November 29, 2008

Best Science Books 2008: The New York Times

This year's list of notable books is a very slightly better than last year's total of just 3. Stretching my definition of science book gives us five this year.

  • Blood Matters: From Inherited Illness to Designer Babies, How the World and I Found Ourselves in the Future of the Gene by Masha Gessen

  • The Drunkard's Walk: How Randomness Rules Our Lives by Leonard Mlodinow

  • Predictably Irrational: The Hidden Forces That Shape Our Decisions by Dan Ariely

  • The Superorganism: The Beauty, Elegance, and Strangeness of Insect Societies by Bert Hölldobler and Edward O. Wilson.

  • Traffic: Why We Drive the Way We Do (And What It Says About Us) by Tom Vanderbilt


Thomas L. Friedman's Hot, Flat and Crowded: Why We Need a Green Revolution — and How It Can Renew America is a related book that I think a lot of people will be selecting this year.

4 comments:

Anonymous said...

How can you skip anything by Sean B. Carroll??

John Dupuis said...

Yeah, there's a lot of great stuff missing from their list.

L said...

I am Applied Science Librarian at a small college in Australia. I am looking for a few pop sci books in physics, chemistry, & astronomy that are really worthwhile. I find most popular titles lean too far into psychology and biology/environmental sciences which aren't strictly part of our courses at my campus.
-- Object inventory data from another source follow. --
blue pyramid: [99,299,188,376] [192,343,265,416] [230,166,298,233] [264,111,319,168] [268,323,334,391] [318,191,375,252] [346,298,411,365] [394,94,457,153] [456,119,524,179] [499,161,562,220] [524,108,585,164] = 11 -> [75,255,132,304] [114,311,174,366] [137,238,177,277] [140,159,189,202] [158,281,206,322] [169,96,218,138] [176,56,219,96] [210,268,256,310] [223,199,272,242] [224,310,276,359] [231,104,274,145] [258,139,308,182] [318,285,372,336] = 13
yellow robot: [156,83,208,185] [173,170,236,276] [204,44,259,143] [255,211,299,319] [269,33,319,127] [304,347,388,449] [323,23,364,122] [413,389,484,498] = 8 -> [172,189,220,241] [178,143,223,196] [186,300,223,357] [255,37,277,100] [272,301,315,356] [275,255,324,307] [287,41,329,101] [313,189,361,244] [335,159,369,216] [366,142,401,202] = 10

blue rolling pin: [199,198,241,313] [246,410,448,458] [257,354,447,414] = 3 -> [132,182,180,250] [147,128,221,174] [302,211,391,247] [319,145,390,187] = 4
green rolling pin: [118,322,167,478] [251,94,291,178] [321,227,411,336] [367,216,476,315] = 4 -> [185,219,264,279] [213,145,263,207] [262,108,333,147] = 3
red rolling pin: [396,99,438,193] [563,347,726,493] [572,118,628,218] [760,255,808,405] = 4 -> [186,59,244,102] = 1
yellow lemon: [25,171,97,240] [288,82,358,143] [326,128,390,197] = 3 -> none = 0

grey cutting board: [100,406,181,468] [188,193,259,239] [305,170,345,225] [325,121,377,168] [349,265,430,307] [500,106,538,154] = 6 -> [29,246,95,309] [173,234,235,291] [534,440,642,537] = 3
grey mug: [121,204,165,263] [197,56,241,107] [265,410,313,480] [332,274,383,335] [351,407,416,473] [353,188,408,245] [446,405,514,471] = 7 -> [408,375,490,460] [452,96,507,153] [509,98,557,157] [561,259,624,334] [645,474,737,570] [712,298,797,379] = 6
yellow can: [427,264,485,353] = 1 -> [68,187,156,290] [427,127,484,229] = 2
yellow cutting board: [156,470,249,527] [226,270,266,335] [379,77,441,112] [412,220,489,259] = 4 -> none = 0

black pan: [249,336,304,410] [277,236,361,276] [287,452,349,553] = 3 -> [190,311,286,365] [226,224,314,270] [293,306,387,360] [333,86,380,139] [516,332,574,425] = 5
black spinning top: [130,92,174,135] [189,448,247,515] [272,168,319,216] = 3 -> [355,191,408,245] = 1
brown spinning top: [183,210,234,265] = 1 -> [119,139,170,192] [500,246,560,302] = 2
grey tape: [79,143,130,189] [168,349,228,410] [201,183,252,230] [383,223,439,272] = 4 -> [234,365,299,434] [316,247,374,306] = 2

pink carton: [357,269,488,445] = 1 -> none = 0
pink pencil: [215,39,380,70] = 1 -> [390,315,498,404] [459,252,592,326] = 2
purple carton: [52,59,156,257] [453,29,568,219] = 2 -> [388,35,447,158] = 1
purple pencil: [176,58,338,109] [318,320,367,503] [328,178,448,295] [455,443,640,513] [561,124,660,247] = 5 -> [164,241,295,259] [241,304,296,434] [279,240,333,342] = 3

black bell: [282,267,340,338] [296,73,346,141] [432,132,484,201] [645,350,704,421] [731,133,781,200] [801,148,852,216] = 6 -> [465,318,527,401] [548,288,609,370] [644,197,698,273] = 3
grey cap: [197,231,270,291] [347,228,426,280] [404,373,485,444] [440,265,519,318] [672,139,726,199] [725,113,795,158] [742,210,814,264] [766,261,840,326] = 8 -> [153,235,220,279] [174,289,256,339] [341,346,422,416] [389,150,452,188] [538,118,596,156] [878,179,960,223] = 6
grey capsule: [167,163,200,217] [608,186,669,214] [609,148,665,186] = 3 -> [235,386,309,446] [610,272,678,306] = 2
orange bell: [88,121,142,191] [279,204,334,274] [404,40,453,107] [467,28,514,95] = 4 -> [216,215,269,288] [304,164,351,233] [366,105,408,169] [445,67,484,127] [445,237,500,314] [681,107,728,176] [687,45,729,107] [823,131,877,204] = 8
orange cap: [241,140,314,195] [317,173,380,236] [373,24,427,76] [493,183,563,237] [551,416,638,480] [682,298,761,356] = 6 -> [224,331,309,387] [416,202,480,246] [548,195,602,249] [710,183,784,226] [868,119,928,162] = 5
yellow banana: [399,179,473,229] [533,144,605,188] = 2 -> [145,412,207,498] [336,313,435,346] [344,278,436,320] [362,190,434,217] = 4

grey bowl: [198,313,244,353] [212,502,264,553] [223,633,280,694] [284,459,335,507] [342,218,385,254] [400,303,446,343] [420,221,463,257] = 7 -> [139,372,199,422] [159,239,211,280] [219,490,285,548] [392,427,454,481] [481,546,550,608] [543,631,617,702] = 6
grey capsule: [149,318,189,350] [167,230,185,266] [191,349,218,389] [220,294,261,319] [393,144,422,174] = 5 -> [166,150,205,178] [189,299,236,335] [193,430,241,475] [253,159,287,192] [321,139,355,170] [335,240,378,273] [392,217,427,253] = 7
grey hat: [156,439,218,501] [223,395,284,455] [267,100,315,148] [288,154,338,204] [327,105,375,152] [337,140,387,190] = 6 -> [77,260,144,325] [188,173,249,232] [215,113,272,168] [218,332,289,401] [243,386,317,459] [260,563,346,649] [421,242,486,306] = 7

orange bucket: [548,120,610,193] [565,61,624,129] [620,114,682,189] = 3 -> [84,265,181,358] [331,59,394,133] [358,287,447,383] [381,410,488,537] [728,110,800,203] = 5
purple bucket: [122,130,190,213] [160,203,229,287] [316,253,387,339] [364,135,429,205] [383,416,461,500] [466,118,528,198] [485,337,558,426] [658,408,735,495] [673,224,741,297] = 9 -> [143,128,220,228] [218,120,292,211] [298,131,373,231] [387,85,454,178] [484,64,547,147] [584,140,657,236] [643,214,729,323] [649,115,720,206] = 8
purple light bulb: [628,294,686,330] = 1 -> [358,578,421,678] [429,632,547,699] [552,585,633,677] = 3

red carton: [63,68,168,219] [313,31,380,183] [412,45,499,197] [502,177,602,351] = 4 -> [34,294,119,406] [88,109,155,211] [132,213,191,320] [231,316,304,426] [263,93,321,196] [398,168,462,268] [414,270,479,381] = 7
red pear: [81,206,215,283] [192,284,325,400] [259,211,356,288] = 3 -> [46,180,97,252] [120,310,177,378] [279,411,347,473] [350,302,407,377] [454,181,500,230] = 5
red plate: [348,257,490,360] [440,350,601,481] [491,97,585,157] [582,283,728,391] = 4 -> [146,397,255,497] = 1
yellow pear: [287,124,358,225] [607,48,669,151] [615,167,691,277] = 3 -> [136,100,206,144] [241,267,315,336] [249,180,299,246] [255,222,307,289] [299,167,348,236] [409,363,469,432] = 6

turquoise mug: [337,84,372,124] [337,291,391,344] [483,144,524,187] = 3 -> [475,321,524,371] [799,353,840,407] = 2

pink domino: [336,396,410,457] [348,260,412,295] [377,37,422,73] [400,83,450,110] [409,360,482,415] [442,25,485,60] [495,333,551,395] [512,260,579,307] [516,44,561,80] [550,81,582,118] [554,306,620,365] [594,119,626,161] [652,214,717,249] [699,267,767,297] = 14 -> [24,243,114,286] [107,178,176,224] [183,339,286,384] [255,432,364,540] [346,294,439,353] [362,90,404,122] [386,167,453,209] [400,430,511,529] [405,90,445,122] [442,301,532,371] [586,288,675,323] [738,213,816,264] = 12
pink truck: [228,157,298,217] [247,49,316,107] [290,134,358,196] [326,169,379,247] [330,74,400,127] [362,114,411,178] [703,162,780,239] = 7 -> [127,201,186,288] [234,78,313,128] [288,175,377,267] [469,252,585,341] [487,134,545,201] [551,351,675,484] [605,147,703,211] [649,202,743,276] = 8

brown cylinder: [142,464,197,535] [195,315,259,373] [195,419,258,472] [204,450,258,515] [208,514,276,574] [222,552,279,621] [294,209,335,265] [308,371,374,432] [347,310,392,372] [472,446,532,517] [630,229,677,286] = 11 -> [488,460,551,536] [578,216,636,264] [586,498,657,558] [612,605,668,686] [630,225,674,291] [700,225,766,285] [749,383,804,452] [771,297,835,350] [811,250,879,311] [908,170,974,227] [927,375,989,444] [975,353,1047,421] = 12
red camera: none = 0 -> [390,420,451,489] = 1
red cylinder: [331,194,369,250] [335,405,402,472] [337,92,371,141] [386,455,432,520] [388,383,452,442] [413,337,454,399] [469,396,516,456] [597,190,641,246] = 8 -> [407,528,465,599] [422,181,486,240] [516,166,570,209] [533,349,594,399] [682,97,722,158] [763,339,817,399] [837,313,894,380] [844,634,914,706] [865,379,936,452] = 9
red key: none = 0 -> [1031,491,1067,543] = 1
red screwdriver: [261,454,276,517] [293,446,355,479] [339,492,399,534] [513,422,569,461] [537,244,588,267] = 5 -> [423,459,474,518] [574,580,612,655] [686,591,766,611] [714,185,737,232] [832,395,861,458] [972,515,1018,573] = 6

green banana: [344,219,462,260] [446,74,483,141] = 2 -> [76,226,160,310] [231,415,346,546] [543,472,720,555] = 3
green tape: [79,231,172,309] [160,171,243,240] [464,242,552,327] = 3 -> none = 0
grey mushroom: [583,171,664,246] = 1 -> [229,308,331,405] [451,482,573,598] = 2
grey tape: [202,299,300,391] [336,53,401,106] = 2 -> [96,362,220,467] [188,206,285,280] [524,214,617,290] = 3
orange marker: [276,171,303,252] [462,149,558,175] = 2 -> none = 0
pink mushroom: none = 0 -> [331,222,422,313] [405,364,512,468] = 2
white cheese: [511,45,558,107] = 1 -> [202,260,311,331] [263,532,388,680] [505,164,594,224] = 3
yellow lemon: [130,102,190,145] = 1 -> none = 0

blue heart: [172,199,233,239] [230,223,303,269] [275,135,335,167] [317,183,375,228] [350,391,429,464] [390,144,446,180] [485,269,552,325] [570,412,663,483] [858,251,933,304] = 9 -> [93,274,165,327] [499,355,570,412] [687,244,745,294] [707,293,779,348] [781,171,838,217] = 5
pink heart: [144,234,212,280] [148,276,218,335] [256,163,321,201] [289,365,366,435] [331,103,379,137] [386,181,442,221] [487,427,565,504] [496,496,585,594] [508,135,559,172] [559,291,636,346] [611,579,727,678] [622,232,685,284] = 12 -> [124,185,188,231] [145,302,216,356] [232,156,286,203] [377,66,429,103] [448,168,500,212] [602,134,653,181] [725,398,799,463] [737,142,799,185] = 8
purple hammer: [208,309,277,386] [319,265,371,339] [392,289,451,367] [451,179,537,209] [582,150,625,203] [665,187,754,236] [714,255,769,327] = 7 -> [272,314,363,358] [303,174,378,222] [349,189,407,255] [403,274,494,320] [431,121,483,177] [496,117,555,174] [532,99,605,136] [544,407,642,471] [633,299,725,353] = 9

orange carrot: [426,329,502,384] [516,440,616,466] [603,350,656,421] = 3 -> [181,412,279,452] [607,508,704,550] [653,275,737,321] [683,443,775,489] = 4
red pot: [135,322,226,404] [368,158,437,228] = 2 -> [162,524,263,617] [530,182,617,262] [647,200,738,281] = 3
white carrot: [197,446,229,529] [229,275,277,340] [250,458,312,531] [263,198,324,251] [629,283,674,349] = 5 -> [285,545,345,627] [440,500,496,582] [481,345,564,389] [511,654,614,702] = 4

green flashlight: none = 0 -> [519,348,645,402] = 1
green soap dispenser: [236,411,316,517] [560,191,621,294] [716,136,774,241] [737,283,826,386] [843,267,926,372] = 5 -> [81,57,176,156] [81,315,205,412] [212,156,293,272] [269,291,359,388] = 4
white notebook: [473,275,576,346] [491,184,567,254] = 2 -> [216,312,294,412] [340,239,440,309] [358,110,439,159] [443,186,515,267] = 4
I'd like to stretch the collection a bit, so at least we can try to inspire students to push toward a degree at a university.

So these titles are a good start, i was thinking about The Drunkard's Walk. but can you recommend further titles? Perhaps 2009 has brought a new favourite?

John Dupuis said...

Hi L,

From this year, I can recommend Howard Burton's First Principles about the founding of Waterloo's Perimeter Institute for Theoretical Physics. I'm reading Jacques Cousteau's The Human, The Orchid and The Octopus right now and it's pretty good too.